(Saved entries)
= = = = =

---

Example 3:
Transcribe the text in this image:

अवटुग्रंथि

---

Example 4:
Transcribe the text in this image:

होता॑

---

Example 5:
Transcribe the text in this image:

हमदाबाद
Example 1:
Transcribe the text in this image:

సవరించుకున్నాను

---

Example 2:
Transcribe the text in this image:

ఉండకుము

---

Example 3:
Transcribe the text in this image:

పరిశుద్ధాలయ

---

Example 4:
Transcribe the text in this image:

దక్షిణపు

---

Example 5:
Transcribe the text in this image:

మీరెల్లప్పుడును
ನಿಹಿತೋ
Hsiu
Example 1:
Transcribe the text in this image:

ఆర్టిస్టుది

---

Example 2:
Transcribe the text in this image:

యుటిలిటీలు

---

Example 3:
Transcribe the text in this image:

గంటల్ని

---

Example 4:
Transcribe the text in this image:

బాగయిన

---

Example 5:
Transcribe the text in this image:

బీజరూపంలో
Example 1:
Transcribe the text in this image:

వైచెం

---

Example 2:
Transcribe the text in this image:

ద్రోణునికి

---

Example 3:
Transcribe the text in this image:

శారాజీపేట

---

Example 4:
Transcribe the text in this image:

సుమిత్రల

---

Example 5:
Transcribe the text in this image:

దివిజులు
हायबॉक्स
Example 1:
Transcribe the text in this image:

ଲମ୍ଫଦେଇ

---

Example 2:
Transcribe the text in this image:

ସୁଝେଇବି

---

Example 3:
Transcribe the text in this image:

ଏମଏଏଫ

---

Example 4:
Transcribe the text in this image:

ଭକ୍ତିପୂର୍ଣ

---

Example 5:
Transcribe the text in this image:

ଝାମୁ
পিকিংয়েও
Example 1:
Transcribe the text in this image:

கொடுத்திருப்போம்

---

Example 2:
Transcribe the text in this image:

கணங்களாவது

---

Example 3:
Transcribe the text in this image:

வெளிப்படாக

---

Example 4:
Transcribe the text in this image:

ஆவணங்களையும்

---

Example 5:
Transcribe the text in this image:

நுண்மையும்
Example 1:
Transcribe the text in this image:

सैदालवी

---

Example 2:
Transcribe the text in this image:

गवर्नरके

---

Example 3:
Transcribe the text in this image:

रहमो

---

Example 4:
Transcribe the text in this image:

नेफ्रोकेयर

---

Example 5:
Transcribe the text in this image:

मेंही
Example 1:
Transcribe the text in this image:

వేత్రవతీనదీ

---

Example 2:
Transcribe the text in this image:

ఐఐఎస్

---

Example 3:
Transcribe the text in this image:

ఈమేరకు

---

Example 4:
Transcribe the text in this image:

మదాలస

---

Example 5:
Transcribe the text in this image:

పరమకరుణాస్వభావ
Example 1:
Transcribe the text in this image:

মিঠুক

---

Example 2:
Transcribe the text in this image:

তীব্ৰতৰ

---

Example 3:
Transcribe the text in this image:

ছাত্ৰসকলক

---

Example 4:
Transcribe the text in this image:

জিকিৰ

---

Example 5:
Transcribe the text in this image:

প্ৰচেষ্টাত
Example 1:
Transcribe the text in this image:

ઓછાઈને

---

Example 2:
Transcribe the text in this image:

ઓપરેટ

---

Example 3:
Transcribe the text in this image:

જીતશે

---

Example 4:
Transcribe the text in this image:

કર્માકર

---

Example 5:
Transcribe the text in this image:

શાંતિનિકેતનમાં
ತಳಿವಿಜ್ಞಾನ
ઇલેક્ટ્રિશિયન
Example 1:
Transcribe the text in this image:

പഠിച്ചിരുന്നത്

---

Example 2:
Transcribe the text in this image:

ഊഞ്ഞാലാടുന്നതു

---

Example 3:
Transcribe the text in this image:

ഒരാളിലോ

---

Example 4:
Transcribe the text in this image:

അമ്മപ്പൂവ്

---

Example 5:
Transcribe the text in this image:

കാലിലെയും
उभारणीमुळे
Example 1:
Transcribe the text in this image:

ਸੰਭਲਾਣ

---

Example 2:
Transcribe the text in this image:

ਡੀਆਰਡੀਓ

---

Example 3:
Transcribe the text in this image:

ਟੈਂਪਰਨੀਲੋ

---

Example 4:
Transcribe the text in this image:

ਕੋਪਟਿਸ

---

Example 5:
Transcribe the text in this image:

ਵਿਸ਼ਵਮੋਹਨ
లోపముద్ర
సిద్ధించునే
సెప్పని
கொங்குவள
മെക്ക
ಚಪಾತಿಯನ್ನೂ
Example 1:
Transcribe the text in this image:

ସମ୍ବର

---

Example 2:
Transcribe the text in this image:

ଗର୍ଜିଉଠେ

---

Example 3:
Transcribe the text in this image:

= = = = =

**Task description**: A faithful, word-for-word transcription of the data above is required.

**Solved problem**:
---

Example 3:
Transcribe the text in this image:

अवटुग्रंथि

---

Example 4:
Transcribe the text in this image:

होता॑

---

Example 5:
Transcribe the text in this image:

हमदाबाद
Example 1:
Transcribe the text in this image:

సవరించుకున్నాను

---

Example 2:
Transcribe the text in this image:

ఉండకుము

---

Example 3:
Transcribe the text in this image:

పరిశుద్ధాలయ

---

Example 4:
Transcribe the text in this image:

దక్షిణపు

---

Example 5:
Transcribe the text in this image:

మీరెల్లప్పుడును
ನಿಹಿತೋ
Hsiu
Example 1:
Transcribe the text in this image:

ఆర్టిస్టుది

---

Example 2:
Transcribe the text in this image:

యుటిలిటీలు

---

Example 3:
Transcribe the text in this image:

గంటల్ని

---

Example 4:
Transcribe the text in this image:

బాగయిన

---

Example 5:
Transcribe the text in this image:

బీజరూపంలో
Example 1:
Transcribe the text in this image:

వైచెం

---

Example 2:
Transcribe the text in this image:

ద్రోణునికి

---

Example 3:
Transcribe the text in this image:

శారాజీపేట

---

Example 4:
Transcribe the text in this image:

సుమిత్రల

---

Example 5:
Transcribe the text in this image:

దివిజులు
हायबॉक्स
Example 1:
Transcribe the text in this image:

ଲମ୍ଫଦେଇ

---

Example 2:
Transcribe the text in this image:

ସୁଝେଇବି

---

Example 3:
Transcribe the text in this image:

ଏମଏଏଫ

---

Example 4:
Transcribe the text in this image:

ଭକ୍ତିପୂର୍ଣ

---

Example 5:
Transcribe the text in this image:

ଝାମୁ
পিকিংয়েও
Example 1:
Transcribe the text in this image:

கொடுத்திருப்போம்

---

Example 2:
Transcribe the text in this image:

கணங்களாவது

---

Example 3:
Transcribe the text in this image:

வெளிப்படாக

---

Example 4:
Transcribe the text in this image:

ஆவணங்களையும்

---

Example 5:
Transcribe the text in this image:

நுண்மையும்
Example 1:
Transcribe the text in this image:

सैदालवी

---

Example 2:
Transcribe the text in this image:

गवर्नरके

---

Example 3:
Transcribe the text in this image:

रहमो

---

Example 4:
Transcribe the text in this image:

नेफ्रोकेयर

---

Example 5:
Transcribe the text in this image:

मेंही
Example 1:
Transcribe the text in this image:

వేత్రవతీనదీ

---

Example 2:
Transcribe the text in this image:

ఐఐఎస్

---

Example 3:
Transcribe the text in this image:

ఈమేరకు

---

Example 4:
Transcribe the text in this image:

మదాలస

---

Example 5:
Transcribe the text in this image:

పరమకరుణాస్వభావ
Example 1:
Transcribe the text in this image:

মিঠুক

---

Example 2:
Transcribe the text in this image:

তীব্ৰতৰ

---

Example 3:
Transcribe the text in this image:

ছাত্ৰসকলক

---

Example 4:
Transcribe the text in this image:

জিকিৰ

---

Example 5:
Transcribe the text in this image:

প্ৰচেষ্টাত
Example 1:
Transcribe the text in this image:

ઓછાઈને

---

Example 2:
Transcribe the text in this image:

ઓપરેટ

---

Example 3:
Transcribe the text in this image:

જીતશે

---

Example 4:
Transcribe the text in this image:

કર્માકર

---

Example 5:
Transcribe the text in this image:

શાંતિનિકેતનમાં
ತಳಿವಿಜ್ಞಾನ
ઇલેક્ટ્રિશિયન
Example 1:
Transcribe the text in this image:

പഠിച്ചിരുന്നത്

---

Example 2:
Transcribe the text in this image:

ഊഞ്ഞാലാടുന്നതു

---

Example 3:
Transcribe the text in this image:

ഒരാളിലോ

---

Example 4:
Transcribe the text in this image:

അമ്മപ്പൂവ്

---

Example 5:
Transcribe the text in this image:

കാലിലെയും
उभारणीमुळे
Example 1:
Transcribe the text in this image:

ਸੰਭਲਾਣ

---

Example 2:
Transcribe the text in this image:

ਡੀਆਰਡੀਓ

---

Example 3:
Transcribe the text in this image:

ਟੈਂਪਰਨੀਲੋ

---

Example 4:
Transcribe the text in this image:

ਕੋਪਟਿਸ

---

Example 5:
Transcribe the text in this image:

ਵਿਸ਼ਵਮੋਹਨ
లోపముద్ర
సిద్ధించునే
సెప్పని
கொங்குவள
മെക്ക
ಚಪಾತಿಯನ್ನೂ
Example 1:
Transcribe the text in this image:

ସମ୍ବର

---

Example 2:
Transcribe the text in this image:

ଗର୍ଜିଉଠେ

---

Example 3:
Transcribe the text in this image:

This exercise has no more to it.